El Convenio marco de implementación de regalías voluntarias derivadas de la actividad minera, recientemente suscrito entre el Gobierno y la Gremial de Empresas Extractivas, es un indicador elocuente de ello.
Un convenio mediante el que se acuerda el “aumento” del 1% al 5% de regalías mineras, de forma voluntaria. Sí, leímos bien. Que el “aumento” en las regalías se fijó mediante un convenio y no mediante una ley o una modificación a la Constitución. Y que no es vinculante, sino voluntario. Voluntario, como si fuese un asunto de filantropía o de caridad y no de recursos públicos. No vinculante, porque incorpora una cláusula con dedicatoria solidaria para las empresas: en caso de baja de los precios de los metales en el mercado internacional, las empresas pueden rebajar nuevamente el pago al 1%, ya que a este país de la eterna crisis económica seguramente le sobran los recursos que a estas les faltan.
Las regalías, como compensación económica que les corresponde pagar a las empresas por los impactos negativos de la explotación de minerales, son un asunto que tiene como telón de fondo la discusión sobre el modelo de desarrollo que queremos para este país. Sin embargo, acostumbrados como estamos a vender el cuero antes de matar el venado, resulta que se da prioridad a la negociación con las multinacionales, por sobre los urgentes y necesarios diálogos a nivel nacional, sin considerar lo álgido de un asunto que ha provocado 59 procesos de consultas comunitarias que se oponen a la minería y sin considerar al Congreso como responsable de vincular legislativamente, no solo el pago a cargo de las empresas, sino sus limitaciones y responsabilidades sociales y ambientales.

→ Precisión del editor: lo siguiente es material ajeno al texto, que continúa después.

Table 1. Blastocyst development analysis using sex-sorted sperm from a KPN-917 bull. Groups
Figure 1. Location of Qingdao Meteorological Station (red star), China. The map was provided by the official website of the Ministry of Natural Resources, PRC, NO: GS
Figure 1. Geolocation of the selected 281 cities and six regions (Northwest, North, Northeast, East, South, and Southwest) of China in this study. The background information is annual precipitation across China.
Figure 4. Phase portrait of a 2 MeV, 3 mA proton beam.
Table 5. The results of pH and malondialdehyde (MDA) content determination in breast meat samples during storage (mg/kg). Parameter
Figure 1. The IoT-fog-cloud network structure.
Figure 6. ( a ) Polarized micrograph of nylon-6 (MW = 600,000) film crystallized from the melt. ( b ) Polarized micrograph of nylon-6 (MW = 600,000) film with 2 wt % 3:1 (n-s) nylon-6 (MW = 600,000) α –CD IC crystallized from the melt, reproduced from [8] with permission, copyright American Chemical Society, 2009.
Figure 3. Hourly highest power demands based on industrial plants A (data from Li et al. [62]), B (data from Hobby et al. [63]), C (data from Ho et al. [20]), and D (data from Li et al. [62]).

Pero esto no es solo producto de la negligencia o de la ineptitud de los representantes del interés nacional. Que no se nos olviden ni la lógica, ni las dinámicas históricas detrás de la minería y el petróleo: desde el gobierno de Juan José Arévalo, con su legislación nacionalista, es conocida la presión e interferencia de las compañías extranjeras (y del gobierno de los Estados Unidos en ese entonces) para “relajar las restricciones” y que las regalías no perjudicaran sus bolsillos. Más adelante, durante el gobierno de Castillo Armas, la publicación de la primera versión del Código del Petróleo, que se hizo en inglés, es elocuente en cuanto a la eficacia de las presiones para modificar y “relajar” la legislación. Tan sólo 15 años atrás, en 1997, se reformó la ley de Minería durante el gobierno de Alvaro Arzú rebajando las regalías, del 6% en que estaban fijadas, a un 1%, aduciendo en aquella época que establecer mayores regalías implicaría frenar las inversiones en el país. Como disco rayado, el actual presidente argumenta lo mismo para no elevar las regalías esta vez por encima del 5%. Sí, cómo no. ¿Se habrá visto alguna vez a alguna multinacional en algún lugar del mundo privarse del oro y la plata, y salir huyendo ante el horror de regalías más altas?
En todo caso, el Presidente podrá seguir llenándose la boca de “respeto al medio ambiente” y de “inclusión y diálogo con las comunidades” en donde se establecen los proyectos mineros; podrá cobrar 5% o incluso 10% más en lugar de 1%, pero mientras no se transforme la vida real, esa de la gente de carne y hueso que vive la enfermedad por el cianuro en el agua, que padece los daños a sus viviendas por el uso de explosivos, el hostigamiento de los agentes de seguridad privada en las áreas de explotación de minerales, y las divisiones por conflictos comunitarios surgidos a raíz de la tensión por la presencia de las mineras, mientras esos relatos crudos permanezcan intactos y no sean escuchados para pensar un modelo de desarrollo mínimamente humano, el bien común y el interés nacional seguirán siendo puras pajas.
Con el debate sobre el modelo de desarrollo como telón de fondo, debería discutirse una nueva legislación preocupada no solo por el aumento a los porcentajes de las regalías y su destinación directa a las comunidades afectadas, sino también por regular la exigencia de estándares ambientales y laborales mínimos, y principalmente, por la incorporación de consultas y diálogo con las comunidades cuyos bienes, territorios y recursos naturales se están poniendo en jaque a causa de estos jugosos negocios. Al fin y al cabo ¿quién, con pruebas en mano, puede demostrar que un modelo basado en la minería representa desarrollo, bien común e interés nacional?